In June of 2019, Tidelift and InApps Technology jointly fielded a survey of professional software developers. Almost 400 people responded with thoughts about how they use open source software today, what holds them back, and what tools and strategies would help them use it even more effectively. In particular, with this survey we were interested in learning how a managed open source strategy might help developers reclaim time, speed up development, and reduce risk.
In this post, we share the seventh of eight key findings. If you want to see all of the results in one place, you can download the full survey report right now at the link below.
Finding #7: Almost half of organizations have policies requiring commercial support for the software they use.
It’s the age-old managerial objection to using open source: “But who are we going to call when something breaks?” While in the early days of open source, this was a common refrain with the suit-and-tie crowd. Now, thanks to companies like Red Hat, Elastic and Cloudera, which provide enterprise-class support and assurances for open source, this objection has become much less common with some heavily used open source projects.
Yet, for the vast majority of open source components used to build applications, there is no commercial organization backing them up. We wanted to learn more about how larger organizations handle this conundrum. Are they required to have a vendor backing up all of their open source dependencies? Or do they self-support and take on the risk themselves?
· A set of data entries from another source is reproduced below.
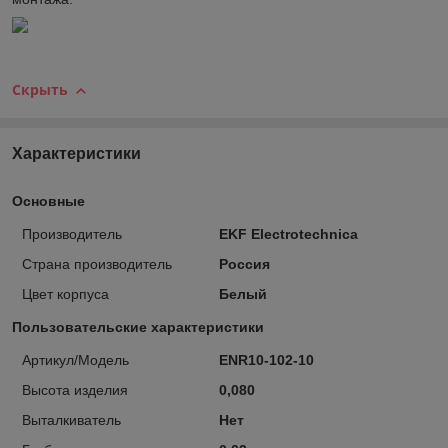
Скрыть
Характеристики
Основные
Производитель
EKF Electrotechnica
Страна производитель
Россия
Цвет корпуса
Белый
Пользовательские характеристики
Артикул/Модель
ENR10-102-10
Высота изделия
0,080
Выталкиватель
Нет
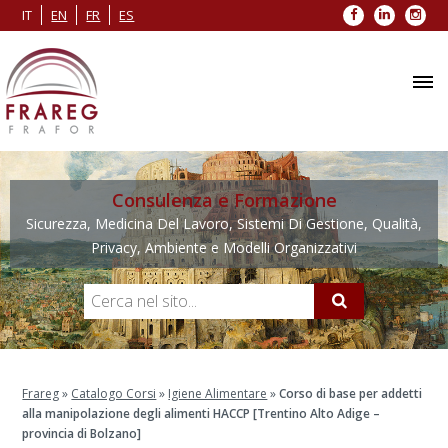
Facebook
LinkedIn
Inst
IT
EN
FR
ES
Consulenza e Formazione
Sicurezza, Medicina Del Lavoro, Sistemi Di Gestione, Qualità,
Privacy, Ambiente e Modelli Organizzativi
Frareg
»
Catalogo Corsi
»
Igiene Alimentare
»
Corso di base per addetti
alla manipolazione degli alimenti HACCP [Trentino Alto Adige –
provincia di Bolzano]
Like other open source policies we asked about, many respondents are unsure if their organization requires commercial support for software components. A full 24% have no idea whether their organization mandates commercial support for any type of component used in a production environment.
When we look at companies with more than 50 employees, 29% have policies in place requiring commercial support for all software components, including those that are open source. An additional 18% have policies in place requiring commercial support for any components that are not open source. This means that almost one-half of organizations with more than 50 employees require some sort of commercial support option for the software they use.
This raises a question: Why the gap between commercial support of open source and proprietary components? Why would an organization that needs commercial support for software components exclude open source?
The likely answer is that it is because developers don’t have to go through a traditional procurement process to download freely available open source components, skipping their legal and procurement departments entirely by installing a package at the command line. Where procurement doesn’t have a mechanism to pay, they cannot limit usage.
Almost one-half of organizations with more than 50 employees require some sort of commercial support option for the software they use.
Is this OK? At some point, this lack of oversight might come back to haunt these organizations, as it has for companies like Equifax.
One other possible explanation is that these companies aren’t yet aware of any option that will give them support and assurances for the open source components that aren’t backed by large commercial open source vendors. Even if they have a checkbook in hand, they don’t know who to pay.
Fortunately, a managed open source strategy can help address this problem. With managed open source, an organization can pay one vendor to get enterprise-grade coverage for the vast array of open source packages they use, across common ecosystems like JavaScript, Python, Java, Ruby and more. As more organizations that require support for their software understand the benefits of managed open source, hopefully, this “but who are we going to call when something breaks?” issue for all open source components finally becomes a thing of the past.